According to The Nation, hotel owners, who were operating their hotels during fasting hours were arrested, as well as 100 people who were caught violating Ramadan ordinance were sent to jail within the city of Lahore. Furthermore, the bill imposes a fine of 500 rupees and a prison sentence of up to three months for people found eating, drinking or smoking during Ramadan.
"It is unbelievable how basic human rights are being violated and people seem to be in favor of losing their own rights in the name of this ordinance. Religion is something very personal and you cannot take away someone's individual liberty to fulfill their basic needs just because a certain group of people think they should not eat or drink" says Rab Nawaz, a leading human rights activist.
"This just cannot be in the legislation. This law is against evolution and it's against democracy. Forcing people to starve and jailing them for drinking water and eating food and proclaiming yourself to be a progressive democratic nation instead of a theocracy is the highest kind of hypocrisy and signs of a flawed state" adds Zulfiqar Farrukh.
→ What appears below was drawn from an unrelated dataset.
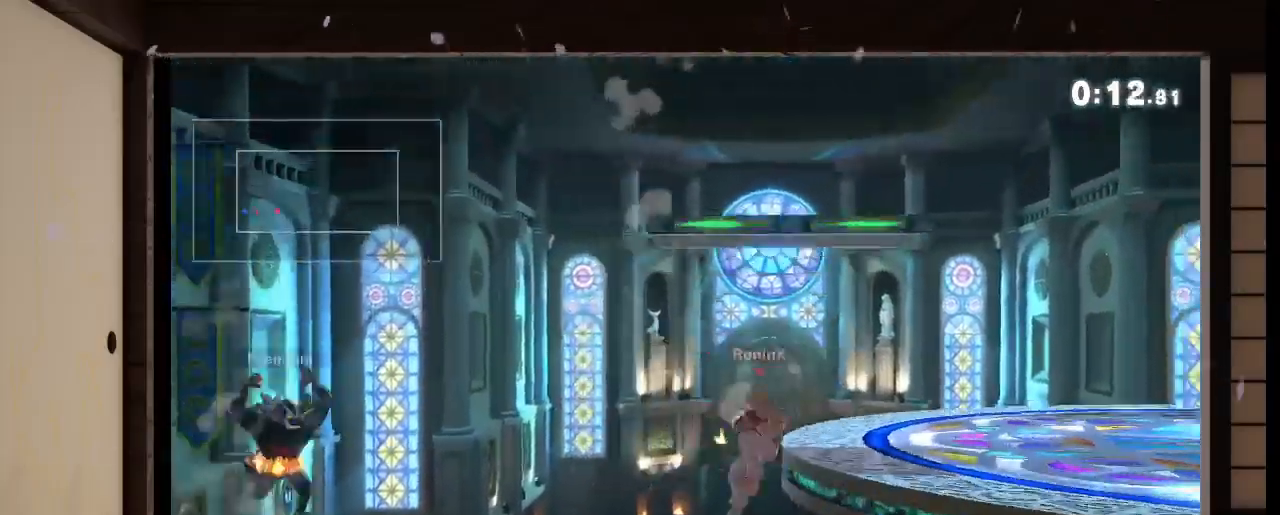
Gameplay with a controller (Nintendo layout); each line is a JSON object with the inputs held at the frame after it. "events" lists button and stick changes between this image and that frame as [ms after this image, input, new state], when the widget could be followed in between. Not read: L3 R3 Z.
{"buttons": [], "left_stick": "right", "right_stick": "center", "events": [[134, "X", "down"], [234, "X", "up"], [234, "left_stick", "up-right"], [467, "left_stick", "right"]]}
Another strange aspect of this law is that it imposes hunger and dehydration on people who are foreigners, minorities and not Muslims at all. Nils Heininger, A German journalist who has worked in Pakistan says: "I respect the values and customs of this country, even though it's a little awkward that one cannot eat or drink during fasting hours. However, it would really shock me if my own country had such a ridiculous law, and of course I would contest it fully".
Regarding Ehteram-e-Ramzan, Bakhtawar Bhutto, a leading human rights activist and a daughter of former president Asif Ali Zardari tweeted: "People are going to die of the heat stroke and dehydration with this ridiculous law. Not everyone is able. This is not Islam". Following this tweet, she received heavy criticism which compelled her to elaborate and clarify herself.
So, why is it that most people in Pakistan react furiously for something that promotes their own basic rights? How can Ehteram-e-Ramzan be repealed? "Islam is a very sensitive topic in Pakistan, and religion is something that people are intolerant about, and anything that is deemed to discourage or criticize any teaching or law even remotely related to religion enrages people. The only way to deal with this is to give people exposure and slowly change their mindset", comments Rab Nawaz.
Ramadan ordinance has been in place since 1981 and it's debatable whether it's a byproduct of the socio-political extreme behavior or the other way around. Anyway, the repealing of laws such as Ramadan ordinance are extremely important to save human rights, minority rights and encourage tolerance in Pakistani society. Otherwise, there may be many other cases to follow where people could get tortured for merely drinking water or eating, as it was in the case of Gokul Das.